# Re-Implementation of "RMB: Comprehensively Benchmarking Reward Models in LLM Alignment"

*RMB* is a comprehensive RM benchmark that covers over 49 real-world scenarios and includes both *pairwise* and *Best-of-N (BoN)* evaluations to better reflect the effectiveness of RMs in *guiding alignment optimization*. 

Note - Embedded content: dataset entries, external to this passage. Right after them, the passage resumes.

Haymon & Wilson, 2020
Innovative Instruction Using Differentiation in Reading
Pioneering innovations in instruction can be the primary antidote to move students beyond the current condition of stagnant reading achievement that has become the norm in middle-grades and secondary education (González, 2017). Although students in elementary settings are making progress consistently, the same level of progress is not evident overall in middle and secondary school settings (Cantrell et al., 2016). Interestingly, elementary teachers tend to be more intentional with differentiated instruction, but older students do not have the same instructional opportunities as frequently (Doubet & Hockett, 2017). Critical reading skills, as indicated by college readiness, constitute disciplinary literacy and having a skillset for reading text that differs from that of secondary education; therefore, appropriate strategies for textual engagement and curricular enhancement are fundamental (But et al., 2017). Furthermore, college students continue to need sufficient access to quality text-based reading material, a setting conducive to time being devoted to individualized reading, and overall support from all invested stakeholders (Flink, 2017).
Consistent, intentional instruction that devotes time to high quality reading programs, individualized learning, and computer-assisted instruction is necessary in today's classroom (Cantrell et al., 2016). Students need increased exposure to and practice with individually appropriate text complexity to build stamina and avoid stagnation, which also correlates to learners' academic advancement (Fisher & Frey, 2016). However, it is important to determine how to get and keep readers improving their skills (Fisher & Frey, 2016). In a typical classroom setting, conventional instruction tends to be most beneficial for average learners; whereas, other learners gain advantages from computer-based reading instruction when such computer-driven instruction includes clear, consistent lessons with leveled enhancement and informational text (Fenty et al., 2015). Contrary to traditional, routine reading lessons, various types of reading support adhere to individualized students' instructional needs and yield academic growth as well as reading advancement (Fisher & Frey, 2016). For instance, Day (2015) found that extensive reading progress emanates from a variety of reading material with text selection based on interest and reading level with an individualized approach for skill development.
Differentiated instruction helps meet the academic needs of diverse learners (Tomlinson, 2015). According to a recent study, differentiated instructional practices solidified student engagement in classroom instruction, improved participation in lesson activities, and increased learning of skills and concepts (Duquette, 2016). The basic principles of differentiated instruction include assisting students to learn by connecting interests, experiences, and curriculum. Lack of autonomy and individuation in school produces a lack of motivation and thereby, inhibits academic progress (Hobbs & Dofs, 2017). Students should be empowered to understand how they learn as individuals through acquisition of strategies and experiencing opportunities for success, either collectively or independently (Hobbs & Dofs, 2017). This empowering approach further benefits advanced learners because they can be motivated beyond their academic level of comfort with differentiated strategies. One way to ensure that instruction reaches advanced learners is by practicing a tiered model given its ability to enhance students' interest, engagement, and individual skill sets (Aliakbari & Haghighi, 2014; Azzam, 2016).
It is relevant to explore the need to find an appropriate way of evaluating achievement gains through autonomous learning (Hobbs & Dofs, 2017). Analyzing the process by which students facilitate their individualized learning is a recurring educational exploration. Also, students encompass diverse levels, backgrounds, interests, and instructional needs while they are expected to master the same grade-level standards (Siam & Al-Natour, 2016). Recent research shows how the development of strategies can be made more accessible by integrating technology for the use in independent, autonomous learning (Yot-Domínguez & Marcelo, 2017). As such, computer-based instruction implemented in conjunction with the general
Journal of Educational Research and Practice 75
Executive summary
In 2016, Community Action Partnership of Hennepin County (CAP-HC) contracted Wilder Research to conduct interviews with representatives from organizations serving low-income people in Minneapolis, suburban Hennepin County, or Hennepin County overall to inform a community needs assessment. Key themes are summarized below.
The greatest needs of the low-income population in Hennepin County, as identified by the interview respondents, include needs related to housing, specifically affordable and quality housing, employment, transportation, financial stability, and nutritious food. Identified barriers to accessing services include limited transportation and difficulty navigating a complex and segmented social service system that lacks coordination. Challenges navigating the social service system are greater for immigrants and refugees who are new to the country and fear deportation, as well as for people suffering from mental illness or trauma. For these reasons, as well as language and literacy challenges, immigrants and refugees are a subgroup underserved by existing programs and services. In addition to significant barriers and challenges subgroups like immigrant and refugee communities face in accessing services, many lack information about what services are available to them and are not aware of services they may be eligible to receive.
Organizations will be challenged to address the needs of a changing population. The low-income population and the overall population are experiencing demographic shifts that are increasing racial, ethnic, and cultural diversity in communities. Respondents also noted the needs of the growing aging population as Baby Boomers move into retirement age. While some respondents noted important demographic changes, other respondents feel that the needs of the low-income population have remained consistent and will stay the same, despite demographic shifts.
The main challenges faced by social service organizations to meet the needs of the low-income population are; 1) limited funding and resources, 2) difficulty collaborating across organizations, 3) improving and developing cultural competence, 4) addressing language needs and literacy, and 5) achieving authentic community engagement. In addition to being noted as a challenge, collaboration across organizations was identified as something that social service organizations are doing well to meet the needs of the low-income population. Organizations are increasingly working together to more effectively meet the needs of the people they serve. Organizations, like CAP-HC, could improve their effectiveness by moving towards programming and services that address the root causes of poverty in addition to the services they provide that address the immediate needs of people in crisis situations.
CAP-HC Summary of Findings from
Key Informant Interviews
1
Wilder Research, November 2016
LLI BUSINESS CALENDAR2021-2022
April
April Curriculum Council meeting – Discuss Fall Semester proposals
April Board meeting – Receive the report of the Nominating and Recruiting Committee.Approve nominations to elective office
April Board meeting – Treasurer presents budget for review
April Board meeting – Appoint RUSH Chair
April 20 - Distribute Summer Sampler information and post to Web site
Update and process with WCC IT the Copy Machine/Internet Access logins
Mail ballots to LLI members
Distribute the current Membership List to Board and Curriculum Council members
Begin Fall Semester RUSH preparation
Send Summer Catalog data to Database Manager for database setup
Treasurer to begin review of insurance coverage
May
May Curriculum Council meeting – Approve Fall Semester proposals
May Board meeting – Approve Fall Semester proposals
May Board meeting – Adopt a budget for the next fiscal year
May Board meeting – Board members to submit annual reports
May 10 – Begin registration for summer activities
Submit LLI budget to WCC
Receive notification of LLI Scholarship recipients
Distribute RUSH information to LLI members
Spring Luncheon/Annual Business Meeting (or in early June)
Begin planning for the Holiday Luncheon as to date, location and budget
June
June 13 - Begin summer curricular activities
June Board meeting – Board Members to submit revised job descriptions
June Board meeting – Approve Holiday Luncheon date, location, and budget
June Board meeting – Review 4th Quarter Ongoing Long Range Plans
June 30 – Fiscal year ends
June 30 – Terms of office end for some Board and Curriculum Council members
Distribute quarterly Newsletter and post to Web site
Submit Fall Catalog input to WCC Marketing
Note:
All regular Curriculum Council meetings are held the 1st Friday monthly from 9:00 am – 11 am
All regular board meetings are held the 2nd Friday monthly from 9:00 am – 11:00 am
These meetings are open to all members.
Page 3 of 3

This directory provides a **clean re-implementation** of the RMB benchmark with the following features:

- 🧱 **Generative Evaluation Pipeline**: Written from scratch for clarity and extensibility.
- 📊 **Scalar RM Evaluation Re-Implementation**: We re-implemented the scalar-model evaluation pipeline via adapting the codebase from [RM-Bench](https://github.com/THU-KEG/RM-Bench) with our customizations.
- 📂 **Per-sample Logging**: We document detailed per-sample output for clear interpretation and better reproducibility.

The original RMB codebase can be found [here](https://github.com/Zhou-Zoey/RMB-Reward-Model-Benchmark).

## 🛠️ Running Model Evaluations 

To replicate the original setup:

- RMB’s original scalar model script is located at [`eval/scripts/original_RMB_run_rm.sh`](eval/scripts/original_RMB_run_rm.sh).

The script for evaluating generative reward models is provided in [`eval_one_command.sh`](../eval_one_command.sh).

In addition, we provide scripts for running scalar RM evaluations in [`eval/scripts/example_scalar_model_script/skywork_RMB.sh`](eval/scripts/example_scalar_model_script/skywork_RMB.sh). This script follows the same logic as our implemented generative evaluation pipeline for easy integration and experimentation.